Starwood REIT will be a diversified vehicle focusing on acquiring stabilized, income-oriented commercial real estate in both primary and secondary markets in the United States, with an ability to also invest in Europe. It intends to qualify as a real estate investment trust for federal income tax purposes. Shares will be offered on a continuous basis at a price generally equal to the net asset value per share of each class of common stock, updated monthly.
Starwood Capital, L.L.C. will act as the dealer manager for the offering on a best efforts basis and will engage selected broker-dealers to participate in the distribution of the shares to individual investors. Copies of the prospectus relating to the offering may be obtained, when available, from Starwood Capital, L.L.C. at 591 W. Putnam Ave., Greenwich, CT 06830.
A registration statement relating to these securities has been filed with the U.S. Securities and Exchange Commission but has not yet become effective. These securities may not be sold nor may offers to buy be accepted prior to the time the registration statement becomes effective.
This press release contains forward-looking statements within the meaning of Section 27A of the Securities Act of 1933, as amended and Section 21E of the Securities Exchange Act of 1934, as amended. These statements are based upon Starwood REIT's current expectations and speak only as of the date hereof. Starwood REIT's actual results may differ materially and adversely from those expressed in any forward-looking statements as a result of various factors and uncertainties including those relating to future economic, competitive and market conditions and future business decisions by Starwood REIT. Starwood REIT undertakes no obligation to revise or update publicly any forward-looking statements for any reason.

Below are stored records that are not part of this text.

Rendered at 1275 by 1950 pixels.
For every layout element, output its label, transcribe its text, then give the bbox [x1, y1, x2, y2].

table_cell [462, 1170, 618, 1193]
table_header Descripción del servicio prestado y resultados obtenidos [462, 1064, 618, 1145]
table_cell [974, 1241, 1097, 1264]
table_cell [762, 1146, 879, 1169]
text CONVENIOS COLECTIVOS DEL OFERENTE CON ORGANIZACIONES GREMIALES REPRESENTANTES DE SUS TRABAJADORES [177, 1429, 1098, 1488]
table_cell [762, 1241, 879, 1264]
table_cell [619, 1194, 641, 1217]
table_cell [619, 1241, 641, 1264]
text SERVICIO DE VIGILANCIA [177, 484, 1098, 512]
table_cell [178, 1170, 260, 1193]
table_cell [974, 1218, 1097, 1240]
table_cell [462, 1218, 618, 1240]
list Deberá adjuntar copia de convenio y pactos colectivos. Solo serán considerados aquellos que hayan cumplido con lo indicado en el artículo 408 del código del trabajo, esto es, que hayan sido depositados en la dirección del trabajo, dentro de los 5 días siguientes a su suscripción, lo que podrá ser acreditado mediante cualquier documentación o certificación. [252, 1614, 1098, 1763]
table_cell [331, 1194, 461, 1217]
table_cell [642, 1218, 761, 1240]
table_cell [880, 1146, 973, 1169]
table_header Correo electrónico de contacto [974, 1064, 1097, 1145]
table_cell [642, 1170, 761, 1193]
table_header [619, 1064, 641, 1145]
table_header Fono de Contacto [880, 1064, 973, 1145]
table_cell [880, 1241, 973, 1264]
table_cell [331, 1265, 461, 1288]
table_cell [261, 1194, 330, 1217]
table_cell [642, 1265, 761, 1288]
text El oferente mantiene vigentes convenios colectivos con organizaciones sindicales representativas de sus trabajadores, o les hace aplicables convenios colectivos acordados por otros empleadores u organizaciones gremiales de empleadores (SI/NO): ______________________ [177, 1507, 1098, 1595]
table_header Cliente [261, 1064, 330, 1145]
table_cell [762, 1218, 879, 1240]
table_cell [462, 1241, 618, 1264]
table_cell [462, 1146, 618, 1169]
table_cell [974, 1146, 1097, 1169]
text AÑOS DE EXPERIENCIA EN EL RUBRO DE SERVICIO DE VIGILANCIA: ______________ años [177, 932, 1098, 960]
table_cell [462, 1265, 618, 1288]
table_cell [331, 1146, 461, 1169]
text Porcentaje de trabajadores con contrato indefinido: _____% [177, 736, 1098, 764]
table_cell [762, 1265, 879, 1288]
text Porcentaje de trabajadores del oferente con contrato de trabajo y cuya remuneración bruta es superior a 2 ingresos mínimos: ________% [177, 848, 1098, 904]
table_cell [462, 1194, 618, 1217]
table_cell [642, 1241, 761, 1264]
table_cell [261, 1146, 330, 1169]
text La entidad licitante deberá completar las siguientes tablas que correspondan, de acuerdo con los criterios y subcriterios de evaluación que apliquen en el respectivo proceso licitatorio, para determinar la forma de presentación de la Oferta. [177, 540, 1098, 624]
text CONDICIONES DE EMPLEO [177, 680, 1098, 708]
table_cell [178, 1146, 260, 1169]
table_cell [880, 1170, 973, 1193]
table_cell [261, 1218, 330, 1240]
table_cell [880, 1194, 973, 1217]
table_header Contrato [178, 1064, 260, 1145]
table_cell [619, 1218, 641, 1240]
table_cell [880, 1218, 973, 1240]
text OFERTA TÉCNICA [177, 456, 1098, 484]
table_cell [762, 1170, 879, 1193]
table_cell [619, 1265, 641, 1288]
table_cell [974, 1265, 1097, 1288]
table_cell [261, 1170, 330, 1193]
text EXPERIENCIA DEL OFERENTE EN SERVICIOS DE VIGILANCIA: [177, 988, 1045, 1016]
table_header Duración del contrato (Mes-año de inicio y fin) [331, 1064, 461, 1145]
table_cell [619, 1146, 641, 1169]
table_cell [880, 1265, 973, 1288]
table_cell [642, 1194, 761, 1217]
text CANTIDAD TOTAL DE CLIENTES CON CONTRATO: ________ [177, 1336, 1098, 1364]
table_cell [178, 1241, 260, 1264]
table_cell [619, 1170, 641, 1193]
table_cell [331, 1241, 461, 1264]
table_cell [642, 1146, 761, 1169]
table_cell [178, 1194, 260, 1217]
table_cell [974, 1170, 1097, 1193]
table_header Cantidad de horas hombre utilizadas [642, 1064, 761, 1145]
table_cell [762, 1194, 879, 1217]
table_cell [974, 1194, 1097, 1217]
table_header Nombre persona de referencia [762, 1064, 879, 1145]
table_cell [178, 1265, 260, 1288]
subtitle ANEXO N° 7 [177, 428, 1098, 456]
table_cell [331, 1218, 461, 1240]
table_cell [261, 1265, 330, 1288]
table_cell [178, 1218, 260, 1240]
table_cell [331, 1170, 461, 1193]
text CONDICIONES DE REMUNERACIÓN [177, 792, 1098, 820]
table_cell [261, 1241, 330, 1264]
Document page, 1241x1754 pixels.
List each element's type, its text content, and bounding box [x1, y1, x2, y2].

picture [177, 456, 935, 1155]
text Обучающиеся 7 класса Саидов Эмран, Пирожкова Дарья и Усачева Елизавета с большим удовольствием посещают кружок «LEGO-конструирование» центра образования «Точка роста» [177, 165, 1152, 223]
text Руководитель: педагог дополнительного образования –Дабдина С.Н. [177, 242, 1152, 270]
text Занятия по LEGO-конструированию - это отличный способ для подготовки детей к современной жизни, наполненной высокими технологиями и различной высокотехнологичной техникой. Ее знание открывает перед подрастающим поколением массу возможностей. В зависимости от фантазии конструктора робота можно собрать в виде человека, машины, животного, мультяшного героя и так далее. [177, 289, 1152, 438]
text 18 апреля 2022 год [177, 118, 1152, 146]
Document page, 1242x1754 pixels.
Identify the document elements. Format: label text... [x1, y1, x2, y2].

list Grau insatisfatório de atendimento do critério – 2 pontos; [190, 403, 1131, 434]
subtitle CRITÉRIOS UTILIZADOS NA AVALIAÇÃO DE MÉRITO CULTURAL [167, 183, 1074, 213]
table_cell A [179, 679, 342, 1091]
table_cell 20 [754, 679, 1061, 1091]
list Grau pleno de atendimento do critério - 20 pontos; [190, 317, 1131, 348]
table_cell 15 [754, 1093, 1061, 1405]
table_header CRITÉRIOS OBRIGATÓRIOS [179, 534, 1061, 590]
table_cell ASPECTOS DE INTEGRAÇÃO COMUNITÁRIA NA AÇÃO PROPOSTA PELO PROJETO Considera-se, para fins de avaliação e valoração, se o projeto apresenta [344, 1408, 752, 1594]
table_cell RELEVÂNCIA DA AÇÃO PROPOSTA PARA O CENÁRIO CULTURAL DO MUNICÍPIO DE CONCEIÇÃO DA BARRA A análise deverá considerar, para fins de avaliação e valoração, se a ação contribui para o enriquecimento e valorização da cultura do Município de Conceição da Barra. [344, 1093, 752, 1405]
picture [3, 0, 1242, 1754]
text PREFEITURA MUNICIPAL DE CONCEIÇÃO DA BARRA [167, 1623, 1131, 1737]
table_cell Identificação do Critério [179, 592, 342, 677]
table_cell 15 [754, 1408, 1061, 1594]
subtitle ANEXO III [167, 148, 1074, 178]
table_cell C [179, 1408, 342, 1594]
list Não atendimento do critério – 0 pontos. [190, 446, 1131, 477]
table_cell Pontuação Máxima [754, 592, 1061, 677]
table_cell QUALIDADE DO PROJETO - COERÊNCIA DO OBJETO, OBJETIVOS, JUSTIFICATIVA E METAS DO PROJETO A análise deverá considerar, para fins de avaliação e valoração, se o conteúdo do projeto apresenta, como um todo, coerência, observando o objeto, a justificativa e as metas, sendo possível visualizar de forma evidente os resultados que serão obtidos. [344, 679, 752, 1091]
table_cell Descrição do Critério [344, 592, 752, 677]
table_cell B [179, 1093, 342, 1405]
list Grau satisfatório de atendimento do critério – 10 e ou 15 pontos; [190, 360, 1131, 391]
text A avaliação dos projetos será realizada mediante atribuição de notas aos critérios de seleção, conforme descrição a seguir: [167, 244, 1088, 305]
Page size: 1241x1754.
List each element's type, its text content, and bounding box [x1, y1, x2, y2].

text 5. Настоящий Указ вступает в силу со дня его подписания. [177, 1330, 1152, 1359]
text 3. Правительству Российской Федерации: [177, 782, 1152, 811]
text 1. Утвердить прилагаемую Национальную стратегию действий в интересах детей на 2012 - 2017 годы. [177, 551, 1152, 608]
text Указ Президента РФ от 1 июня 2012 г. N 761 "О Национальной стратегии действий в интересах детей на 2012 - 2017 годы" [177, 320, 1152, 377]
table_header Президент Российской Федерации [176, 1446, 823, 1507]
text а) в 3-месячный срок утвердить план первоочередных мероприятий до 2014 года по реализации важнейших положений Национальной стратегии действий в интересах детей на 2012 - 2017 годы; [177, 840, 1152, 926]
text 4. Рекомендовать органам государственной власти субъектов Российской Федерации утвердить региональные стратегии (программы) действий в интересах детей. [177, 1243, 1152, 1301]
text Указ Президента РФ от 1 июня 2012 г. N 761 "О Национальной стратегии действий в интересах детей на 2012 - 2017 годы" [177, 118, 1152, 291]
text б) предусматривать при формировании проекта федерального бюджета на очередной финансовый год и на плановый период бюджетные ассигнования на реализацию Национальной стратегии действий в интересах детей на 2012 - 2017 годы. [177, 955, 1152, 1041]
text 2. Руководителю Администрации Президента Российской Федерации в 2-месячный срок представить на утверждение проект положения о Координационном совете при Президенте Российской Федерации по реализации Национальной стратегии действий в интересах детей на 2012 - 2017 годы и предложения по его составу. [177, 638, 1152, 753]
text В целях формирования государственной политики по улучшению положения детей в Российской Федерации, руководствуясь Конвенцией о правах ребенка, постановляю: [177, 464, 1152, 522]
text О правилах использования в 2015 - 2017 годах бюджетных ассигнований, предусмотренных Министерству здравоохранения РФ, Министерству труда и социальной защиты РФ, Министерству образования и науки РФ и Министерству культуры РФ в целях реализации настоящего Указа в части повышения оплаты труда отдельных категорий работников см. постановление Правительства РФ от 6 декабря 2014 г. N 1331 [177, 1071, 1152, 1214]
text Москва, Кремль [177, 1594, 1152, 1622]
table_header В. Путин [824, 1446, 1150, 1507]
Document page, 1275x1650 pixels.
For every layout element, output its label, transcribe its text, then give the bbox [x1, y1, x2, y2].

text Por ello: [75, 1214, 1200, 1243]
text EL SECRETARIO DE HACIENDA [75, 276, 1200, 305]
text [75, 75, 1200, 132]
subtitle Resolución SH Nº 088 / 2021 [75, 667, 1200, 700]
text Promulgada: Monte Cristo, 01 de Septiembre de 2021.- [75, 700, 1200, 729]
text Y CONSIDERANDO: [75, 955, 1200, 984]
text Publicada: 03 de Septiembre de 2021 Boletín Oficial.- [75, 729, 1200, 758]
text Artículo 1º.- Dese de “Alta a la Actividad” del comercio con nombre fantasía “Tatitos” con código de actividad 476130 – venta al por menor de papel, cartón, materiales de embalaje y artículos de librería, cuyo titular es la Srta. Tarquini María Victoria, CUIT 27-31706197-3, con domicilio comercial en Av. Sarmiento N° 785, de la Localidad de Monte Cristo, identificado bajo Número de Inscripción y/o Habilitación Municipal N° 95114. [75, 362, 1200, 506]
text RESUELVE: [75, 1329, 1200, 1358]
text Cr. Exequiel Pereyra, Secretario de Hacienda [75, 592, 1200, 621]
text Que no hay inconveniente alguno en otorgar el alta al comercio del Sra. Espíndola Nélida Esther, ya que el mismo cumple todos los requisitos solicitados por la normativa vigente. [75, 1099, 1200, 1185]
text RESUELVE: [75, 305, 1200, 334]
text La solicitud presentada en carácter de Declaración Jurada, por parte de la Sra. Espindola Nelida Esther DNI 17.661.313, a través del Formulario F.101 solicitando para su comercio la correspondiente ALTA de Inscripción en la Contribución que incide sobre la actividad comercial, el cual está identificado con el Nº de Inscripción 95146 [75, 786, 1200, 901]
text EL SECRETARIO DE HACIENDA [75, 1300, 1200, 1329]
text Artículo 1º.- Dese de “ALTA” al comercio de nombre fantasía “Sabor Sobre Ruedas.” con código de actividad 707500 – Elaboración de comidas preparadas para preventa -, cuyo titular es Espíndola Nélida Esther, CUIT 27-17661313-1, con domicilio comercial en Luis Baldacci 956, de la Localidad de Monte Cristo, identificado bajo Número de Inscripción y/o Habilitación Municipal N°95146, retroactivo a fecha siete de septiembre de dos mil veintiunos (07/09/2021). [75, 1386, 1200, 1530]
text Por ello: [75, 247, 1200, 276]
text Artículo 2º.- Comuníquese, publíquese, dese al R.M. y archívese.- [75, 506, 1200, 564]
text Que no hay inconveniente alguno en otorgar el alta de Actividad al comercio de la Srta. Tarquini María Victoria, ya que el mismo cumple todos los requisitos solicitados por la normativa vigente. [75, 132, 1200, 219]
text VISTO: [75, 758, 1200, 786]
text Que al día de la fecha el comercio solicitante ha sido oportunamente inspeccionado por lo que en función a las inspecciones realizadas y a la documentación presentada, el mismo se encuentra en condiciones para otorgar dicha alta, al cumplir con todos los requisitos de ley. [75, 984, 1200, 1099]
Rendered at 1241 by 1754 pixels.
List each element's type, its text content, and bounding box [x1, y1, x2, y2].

THIS PRESS RELEASE SHALL NOT CONSTITUTE AN OFFER TO SELL OR THE SOLICITATION OF AN OFFER TO BUY, NOR SHALL THERE BE ANY SALE OF THE SECURITIES DESCRIBED HEREIN IN ANY STATE OR JURISDICTION IN WHICH SUCH OFFER, SOLICITATION OR SALE WOULD BE UNLAWFUL PRIOR TO REGISTRATION OR QUALIFICATION UNDER THE SECURITIES LAWS OF ANY SUCH STATE OR JURISDICTION. AN OFFERING IS MADE ONLY BY THE PROSPECTUS WHICH FORMS A PART OF THE REGISTRATION STATEMENT. THIS PRESS RELEASE MUST BE READ IN CONJUNCTION WITH THE PROSPECTUS IN ORDER TO FULLY UNDERSTAND ALL OF THE IMPLICATIONS AND RISKS OF THE OFFERING OF SECURITIES TO WHICH THE PROSPECTUS RELATES. A COPY OF THE PROSPECTUS MUST BE MADE AVAILABLE TO YOU IN CONNECTION WITH ANY OFFERING. No offering is made except by a prospectus filed with the Department of Law of the State of New York. Neither the Securities and Exchange Commission, the Attorney General of the State of New York nor any other state securities regulator has approved or disapproved of our common stock, determined if the prospectus is truthful or complete or passed on or endorsed the merits of the offering. Any representation to the contrary is a criminal offense.
SOURCE Starwood Real Estate Income Trust, Inc.